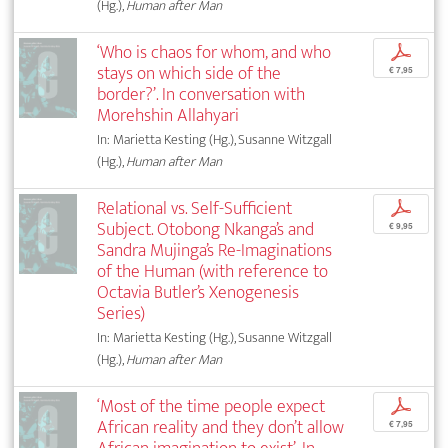
(Hg.),
Human after Man
‘Who is chaos for whom, and who
p
stays on which side of the
€ 7,95
border?’. In conversation with
Morehshin Allahyari
In: Marietta Kesting (Hg.), Susanne Witzgall
(Hg.),
Human after Man
Relational vs. Self-Sufficient
p
Subject. Otobong Nkanga’s and
€ 9,95
Sandra Mujinga’s Re-Imaginations
of the Human (with reference to
Octavia Butler’s Xenogenesis
Series)
In: Marietta Kesting (Hg.), Susanne Witzgall
(Hg.),
Human after Man
‘Most of the time people expect
p
African reality and they don’t allow
€ 7,95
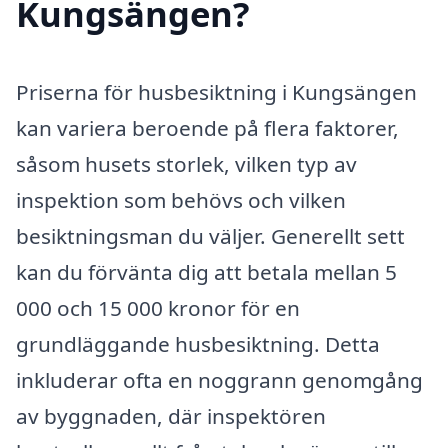
Kungsängen?
Priserna för husbesiktning i Kungsängen
kan variera beroende på flera faktorer,
såsom husets storlek, vilken typ av
inspektion som behövs och vilken
besiktningsman du väljer. Generellt sett
kan du förvänta dig att betala mellan 5
000 och 15 000 kronor för en
grundläggande husbesiktning. Detta
inkluderar ofta en noggrann genomgång
av byggnaden, där inspektören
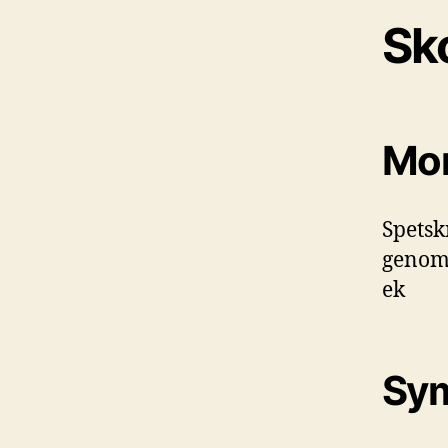
Sko
Mon
Spetsk
genom 
ek
Sym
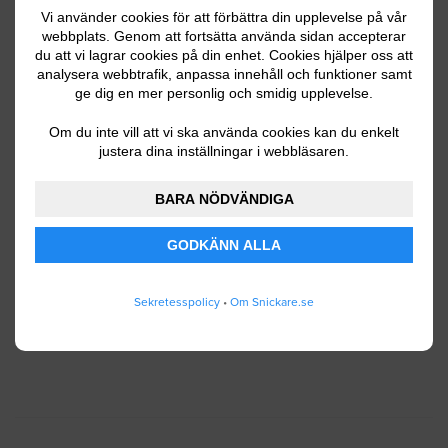
Vi använder cookies för att förbättra din upplevelse på vår
webbplats. Genom att fortsätta använda sidan accepterar
du att vi lagrar cookies på din enhet. Cookies hjälper oss att
Ditt telefonnummer
analysera webbtrafik, anpassa innehåll och funktioner samt
ge dig en mer personlig och smidig upplevelse.
Om du inte vill att vi ska använda cookies kan du enkelt
justera dina inställningar i webbläsaren.
Jag godkänner att Snickare.se lagrar och använder
BARA NÖDVÄNDIGA
mina personuppgifter enligt
användarvillkoren
.
GODKÄNN ALLA
SKICKA IN
Sekretesspolicy
•
Om Snickare.se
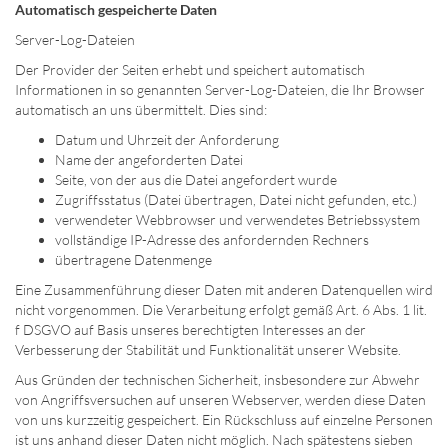
Automatisch gespeicherte Daten
Server-Log-Dateien
Der Provider der Seiten erhebt und speichert automatisch
Informationen in so genannten Server-Log-Dateien, die Ihr Browser
automatisch an uns übermittelt. Dies sind:
Datum und Uhrzeit der Anforderung
Name der angeforderten Datei
Seite, von der aus die Datei angefordert wurde
Zugriffsstatus (Datei übertragen, Datei nicht gefunden, etc.)
verwendeter Webbrowser und verwendetes Betriebssystem
vollständige IP-Adresse des anfordernden Rechners
übertragene Datenmenge
Eine Zusammenführung dieser Daten mit anderen Datenquellen wird
nicht vorgenommen. Die Verarbeitung erfolgt gemäß Art. 6 Abs. 1 lit.
f DSGVO auf Basis unseres berechtigten Interesses an der
Verbesserung der Stabilität und Funktionalität unserer Website.
Aus Gründen der technischen Sicherheit, insbesondere zur Abwehr
von Angriffsversuchen auf unseren Webserver, werden diese Daten
von uns kurzzeitig gespeichert. Ein Rückschluss auf einzelne Personen
ist uns anhand dieser Daten nicht möglich. Nach spätestens sieben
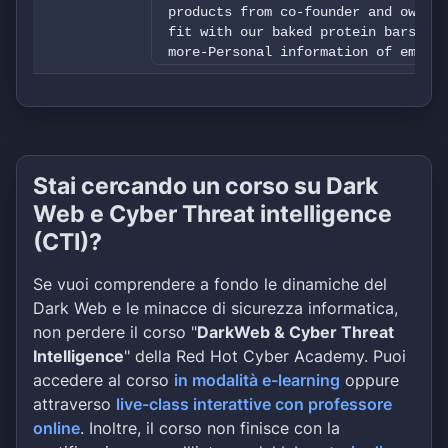
products from co-founder and owner 
fit with our baked protein bars, wa
more-Personal information of employ
documents -Other files XXXX***XXXX/
Stai cercando un corso su Dark
Web e Cyber Threat intelligence
(CTI)?
Se vuoi comprendere a fondo le dinamiche del
Dark Web e le minacce di sicurezza informatica,
non perdere il corso "
DarkWeb & Cyber Threat
Intelligence
" della Red Hot Cyber Academy. Puoi
accedere al corso
in modalità e-learning
oppure
attraverso
live-class interattive con professore
online
. Inoltre, il corso non finisce con la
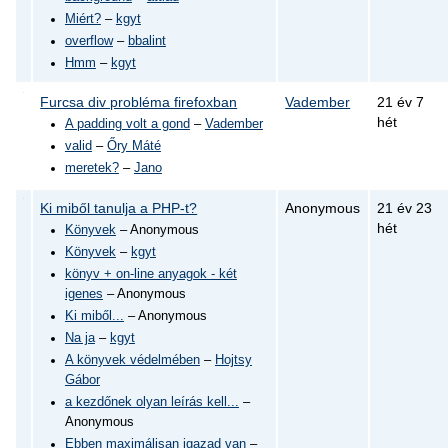
Miért?
–
kgyt
overflow
–
bbalint
Hmm
–
kgyt
Furcsa div probléma firefoxban
Vadember
21 év 7
hét
A padding volt a gond
–
Vadember
valid
–
Őry Máté
meretek?
–
Jano
Ki miből tanulja a PHP-t?
Anonymous
21 év 23
hét
Könyvek
– Anonymous
Könyvek
–
kgyt
könyv + on-line anyagok - két
igenes
– Anonymous
Ki miből...
– Anonymous
Na ja
–
kgyt
A könyvek védelmében
–
Hojtsy
Gábor
a kezdőnek olyan leírás kell...
–
Anonymous
Ebben maximálisan igazad van
–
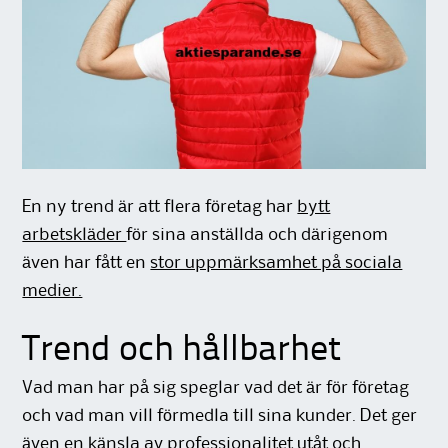
En ny trend är att flera företag har
bytt
arbetskläder
för sina anställda och därigenom
även har fått en
stor uppmärksamhet på sociala
medier.
Trend och hållbarhet
Vad man har på sig speglar vad det är för företag
och vad man vill förmedla till sina kunder. Det ger
även en känsla av professionalitet utåt och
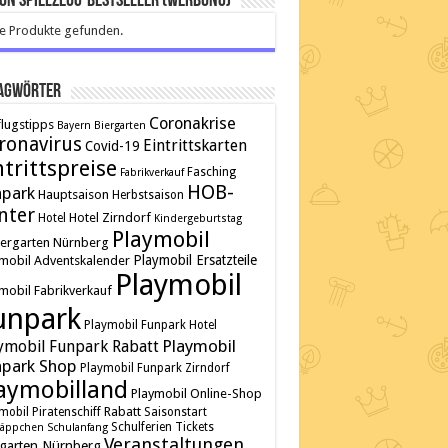
on Spielzeug-Bestseller (Werbung)
e Produkte gefunden.
agwörter
Coronakrise
lugstipps
Bayern
Biergarten
ronavirus
Eintrittskarten
Covid-19
ntrittspreise
Fasching
Fabrikverkauf
HOB-
npark
Hauptsaison
Herbstsaison
nter
Hotel Zirndorf
Hotel
Kindergeburtstag
Playmobil
tergarten
Nürnberg
Playmobil Ersatzteile
mobil Adventskalender
Playmobil
mobil Fabrikverkauf
unpark
Playmobil Funpark Hotel
Playmobil
ymobil Funpark Rabatt
park Shop
Playmobil Funpark Zirndorf
aymobilland
Playmobil Online-Shop
Rabatt
mobil Piratenschiff
Saisonstart
Schulferien
Tickets
äppchen
Schulanfang
Veranstaltungen
rgarten Nürnberg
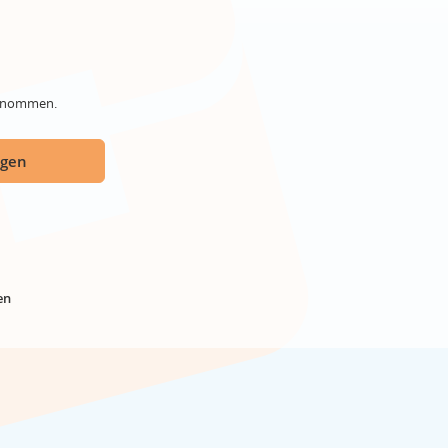
genommen.
ügen
en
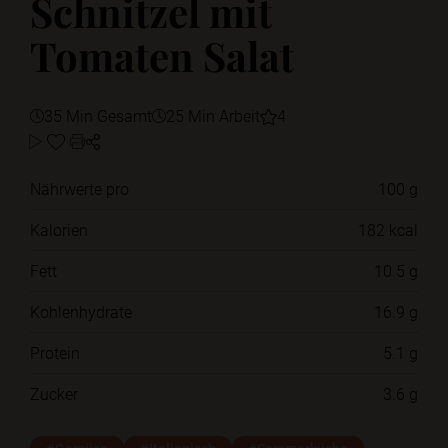
Schnitzel mit
Tomaten Salat
35 Min Gesamt
25 Min Arbeit
4
Nährwerte pro
100 g
Kalorien
182 kcal
Fett
10.5 g
Kohlenhydrate
16.9 g
Protein
5.1 g
Zucker
3.6 g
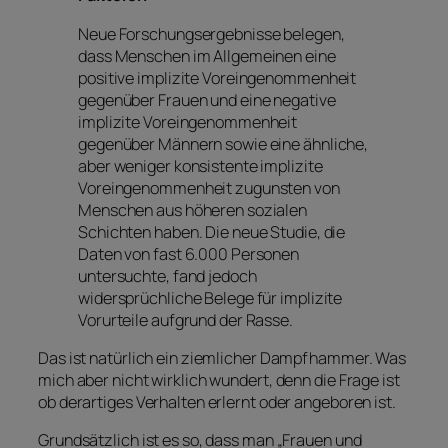
Neue Forschungsergebnisse belegen,
dass Menschen im Allgemeinen eine
positive implizite Voreingenommenheit
gegenüber Frauen und eine negative
implizite Voreingenommenheit
gegenüber Männern sowie eine ähnliche,
aber weniger konsistente implizite
Voreingenommenheit zugunsten von
Menschen aus höheren sozialen
Schichten haben. Die neue Studie, die
Daten von fast 6.000 Personen
untersuchte, fand jedoch
widersprüchliche Belege für implizite
Vorurteile aufgrund der Rasse.
Das ist natürlich ein ziemlicher Dampfhammer. Was
mich aber nicht wirklich wundert, denn die Frage ist
ob derartiges Verhalten erlernt oder angeboren ist.
Grundsätzlich ist es so, dass man „Frauen und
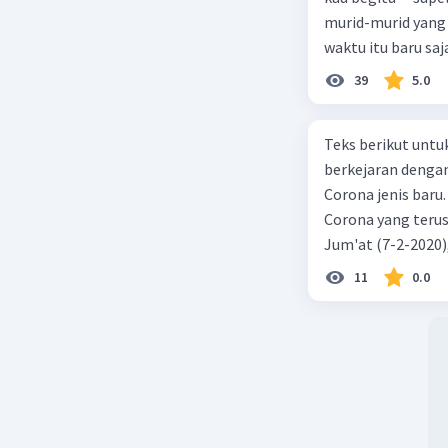
murid-murid yang 
waktu itu baru saj
39
5.0
Teks berikut untu
berkejaran denga
Corona jenis baru.
Corona yang terus
Jum'at (7-2-2020
akibat virus Coro
11
0.0
yang terinfeksi me
tempat vi kesehata
telah menyebar ke
kecepatan penuh 
penyakit pernapas
berupaya menemuk
mereka menciptaka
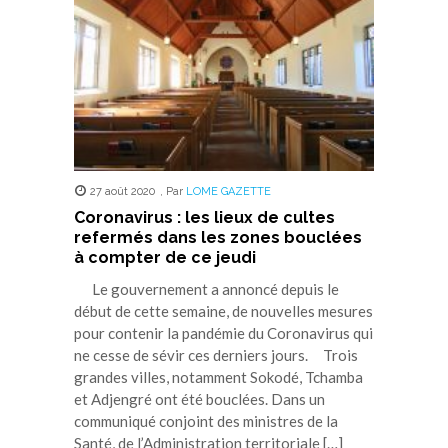
fenêtre)
fenêtre)
fenêtre)
fenêtre)
fenêtre)
27 août 2020
,
Par
LOME GAZETTE
Coronavirus : les lieux de cultes
refermés dans les zones bouclées
à compter de ce jeudi
Le gouvernement a annoncé depuis le
début de cette semaine, de nouvelles mesures
pour contenir la pandémie du Coronavirus qui
ne cesse de sévir ces derniers jours. Trois
grandes villes, notamment Sokodé, Tchamba
et Adjengré ont été bouclées. Dans un
communiqué conjoint des ministres de la
Santé, de l’Administration territoriale […]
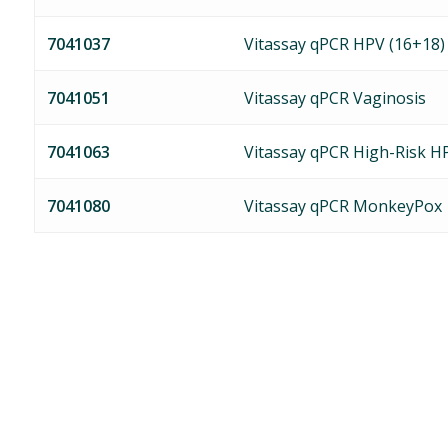
7041037
Vitassay qPCR HPV (16+18)
7041051
Vitassay qPCR Vaginosis
7041063
Vitassay qPCR High-Risk H
7041080
Vitassay qPCR MonkeyPox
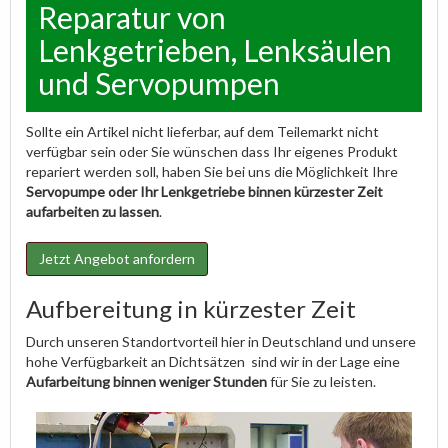
Reparatur von
Lenkgetrieben, Lenksäulen
und Servopumpen
Sollte ein Artikel nicht lieferbar, auf dem Teilemarkt nicht
verfügbar sein oder Sie wünschen dass Ihr eigenes Produkt
repariert werden soll, haben Sie bei uns die Möglichkeit Ihre
Servopumpe oder Ihr Lenkgetriebe binnen kürzester Zeit
aufarbeiten zu lassen
.
Jetzt Angebot anfordern
Aufbereitung in kürzester Zeit
Durch unseren Standortvorteil hier in Deutschland und unsere
hohe Verfügbarkeit an Dichtsätzen sind wir in der Lage eine
Aufarbeitung binnen weniger Stunden
für Sie zu leisten.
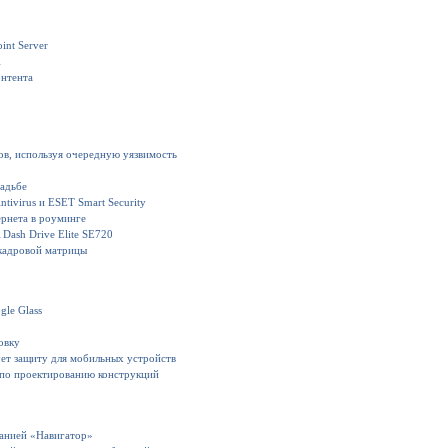
int Server
1
онтента
ов, используя очередную уязвимость
вадьбе
ivirus и ESET Smart Security
рнета в роуминге
Dash Drive Elite SE720
кадровой матрицы
gle Glass
овку
ет защиту для мобильных устройств
 по проектированию конструкций
панией «Навигатор»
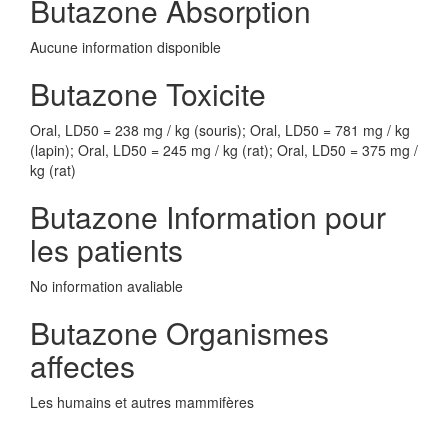
Butazone Absorption
Aucune information disponible
Butazone Toxicite
Oral, LD50 = 238 mg / kg (souris); Oral, LD50 = 781 mg / kg
(lapin); Oral, LD50 = 245 mg / kg (rat); Oral, LD50 = 375 mg /
kg (rat)
Butazone Information pour
les patients
No information avaliable
Butazone Organismes
affectes
Les humains et autres mammifères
◆ ◆ ◆
Task to complete:
Repeat exactly the lines above from the one with "refermés dans les zones bouclées" up to and including the one with "grandes villes, notamment Sokodé, Tchamba". No other line belongs in the reply.

Result:
refermés dans les zones bouclées
à compter de ce jeudi
Le gouvernement a annoncé depuis le
début de cette semaine, de nouvelles mesures
pour contenir la pandémie du Coronavirus qui
ne cesse de sévir ces derniers jours. Trois
grandes villes, notamment Sokodé, Tchamba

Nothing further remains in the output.